— BRIEF —
Reproduce the rows line for line, from the first line through the line containing "Broadcast Yourself ‘approach urges clients", including that line.

---------------

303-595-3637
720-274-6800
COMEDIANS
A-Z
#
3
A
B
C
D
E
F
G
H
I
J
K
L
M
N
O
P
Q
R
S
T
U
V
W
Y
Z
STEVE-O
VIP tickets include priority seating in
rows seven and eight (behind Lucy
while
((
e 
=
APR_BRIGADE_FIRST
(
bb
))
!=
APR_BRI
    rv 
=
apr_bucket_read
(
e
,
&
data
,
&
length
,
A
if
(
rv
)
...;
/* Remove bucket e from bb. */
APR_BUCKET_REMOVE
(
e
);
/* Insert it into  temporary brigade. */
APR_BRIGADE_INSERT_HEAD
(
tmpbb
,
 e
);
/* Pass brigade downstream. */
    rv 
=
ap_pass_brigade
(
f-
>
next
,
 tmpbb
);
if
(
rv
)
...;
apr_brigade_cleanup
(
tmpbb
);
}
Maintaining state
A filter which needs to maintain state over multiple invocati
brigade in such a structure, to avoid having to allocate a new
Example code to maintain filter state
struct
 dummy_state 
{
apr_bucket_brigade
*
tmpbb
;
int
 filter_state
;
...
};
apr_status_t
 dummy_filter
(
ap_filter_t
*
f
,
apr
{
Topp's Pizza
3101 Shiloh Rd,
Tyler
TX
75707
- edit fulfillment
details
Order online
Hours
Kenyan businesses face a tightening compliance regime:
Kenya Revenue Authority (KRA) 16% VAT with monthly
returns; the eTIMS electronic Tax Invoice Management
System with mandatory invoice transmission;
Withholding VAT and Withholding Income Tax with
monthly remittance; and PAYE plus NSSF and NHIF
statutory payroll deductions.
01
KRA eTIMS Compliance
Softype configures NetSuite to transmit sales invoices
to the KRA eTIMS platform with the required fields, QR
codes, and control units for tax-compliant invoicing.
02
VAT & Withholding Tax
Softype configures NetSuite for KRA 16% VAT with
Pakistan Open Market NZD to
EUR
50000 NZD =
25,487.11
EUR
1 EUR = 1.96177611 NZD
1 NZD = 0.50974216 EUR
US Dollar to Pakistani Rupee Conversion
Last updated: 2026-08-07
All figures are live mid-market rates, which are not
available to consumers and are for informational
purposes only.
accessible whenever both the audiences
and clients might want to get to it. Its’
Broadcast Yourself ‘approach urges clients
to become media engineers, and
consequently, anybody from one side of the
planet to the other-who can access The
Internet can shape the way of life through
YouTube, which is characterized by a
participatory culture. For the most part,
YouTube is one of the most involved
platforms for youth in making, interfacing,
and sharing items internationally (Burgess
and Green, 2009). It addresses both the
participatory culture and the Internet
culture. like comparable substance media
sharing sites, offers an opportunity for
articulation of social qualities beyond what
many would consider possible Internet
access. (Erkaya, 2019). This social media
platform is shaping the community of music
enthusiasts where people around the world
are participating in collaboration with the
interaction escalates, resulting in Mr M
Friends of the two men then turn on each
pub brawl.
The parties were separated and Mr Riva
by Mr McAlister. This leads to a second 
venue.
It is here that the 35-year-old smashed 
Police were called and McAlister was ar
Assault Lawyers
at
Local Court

---------------

— ANSWER SECTION —
303-595-3637
720-274-6800
COMEDIANS
A-Z
#
3
A
B
C
D
E
F
G
H
I
J
K
L
M
N
O
P
Q
R
S
T
U
V
W
Y
Z
STEVE-O
VIP tickets include priority seating in
rows seven and eight (behind Lucy
while
((
e 
=
APR_BRIGADE_FIRST
(
bb
))
!=
APR_BRI
    rv 
=
apr_bucket_read
(
e
,
&
data
,
&
length
,
A
if
(
rv
)
...;
/* Remove bucket e from bb. */
APR_BUCKET_REMOVE
(
e
);
/* Insert it into  temporary brigade. */
APR_BRIGADE_INSERT_HEAD
(
tmpbb
,
 e
);
/* Pass brigade downstream. */
    rv 
=
ap_pass_brigade
(
f-
>
next
,
 tmpbb
);
if
(
rv
)
...;
apr_brigade_cleanup
(
tmpbb
);
}
Maintaining state
A filter which needs to maintain state over multiple invocati
brigade in such a structure, to avoid having to allocate a new
Example code to maintain filter state
struct
 dummy_state 
{
apr_bucket_brigade
*
tmpbb
;
int
 filter_state
;
...
};
apr_status_t
 dummy_filter
(
ap_filter_t
*
f
,
apr
{
Topp's Pizza
3101 Shiloh Rd,
Tyler
TX
75707
- edit fulfillment
details
Order online
Hours
Kenyan businesses face a tightening compliance regime:
Kenya Revenue Authority (KRA) 16% VAT with monthly
returns; the eTIMS electronic Tax Invoice Management
System with mandatory invoice transmission;
Withholding VAT and Withholding Income Tax with
monthly remittance; and PAYE plus NSSF and NHIF
statutory payroll deductions.
01
KRA eTIMS Compliance
Softype configures NetSuite to transmit sales invoices
to the KRA eTIMS platform with the required fields, QR
codes, and control units for tax-compliant invoicing.
02
VAT & Withholding Tax
Softype configures NetSuite for KRA 16% VAT with
Pakistan Open Market NZD to
EUR
50000 NZD =
25,487.11
EUR
1 EUR = 1.96177611 NZD
1 NZD = 0.50974216 EUR
US Dollar to Pakistani Rupee Conversion
Last updated: 2026-08-07
All figures are live mid-market rates, which are not
available to consumers and are for informational
purposes only.
accessible whenever both the audiences
and clients might want to get to it. Its’
Broadcast Yourself ‘approach urges clients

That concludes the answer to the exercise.